16 Dec 2013

    Francis Atta, a young man living his dreams

    Our team ran into award-winning Youth Worker and Motivational Speaker Francis Atta at the If I Ruled Toronto event held in October at the Sheraton Centre. His book, The Flip, provides candid advice to both parents and youth on how to transform their lives from negative to positive.

    We got an opportunity to speak with him about what drives him, and how he is using his own life experiences to help youth in Ontario. During the interview, I could feel the passion and confidence of this young man over the phone.

    What do you currently do for a living?

    I work at Covenant House Toronto shelter for youth, as a Child & Youth Worker, and also with the Toronto Catholic School Board. I also do motivational speaking in schools across Ontario.

    When did you realize you had to make a change in your life?

    There a lot of times in my life that I came to that conclusion. Some of the things that made me realize I needed to change was that was my friends were dying, I could not get a job, I was living in a homeless shelter and I basically had nothing going on for me.  

    I had to stop associating myself with negative people, cut them off entirely. Then I met some other friends who were positive. They lived in Pickering, and when I went to visit them and being from Jane and Finch, I felt like I was in another world. We played games and had a good constructive conversation. They started talking about the Church and how amazing God was.

    And I felt out of place because I was not a church-going person. They encouraged me to come, and the following Sunday I attended service. From that point, and this may sound like a cliche, everything started going right for me, and I was able to maintain my anger problem.

    Who has been your greatest inspiration in life?

    My dad has been the most positive influence on me. Even when I was out of school and I wasn't doing anything and getting into trouble, he would tell me you are so smart and talented and encouraged me to go back to school.

    My father has 13 kids and was able to provide for all of them, so I had no excuses. I had to do something with my life.

    Do you have a mentor/s?

    Starting from elementary school I always had someone in my life that was a positive influence. The first person was my elementary school principal. He was the first inspiration and taught me how to play basketball. If I did not spend so much time playing basketball, chances are I would have gotten into much more trouble.

[Saved entries]
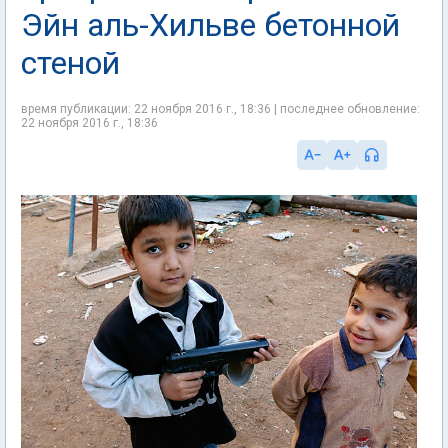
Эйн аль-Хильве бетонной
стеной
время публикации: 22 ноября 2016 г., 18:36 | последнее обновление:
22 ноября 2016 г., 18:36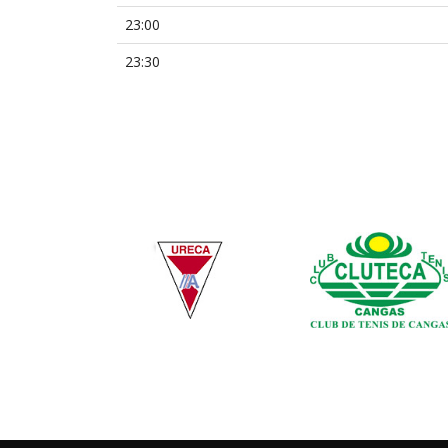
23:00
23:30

• Your instructions:
According to the Francis Atta interview, who taught him how to play basketball?

• Solution to this exercise:
His elementary school principal.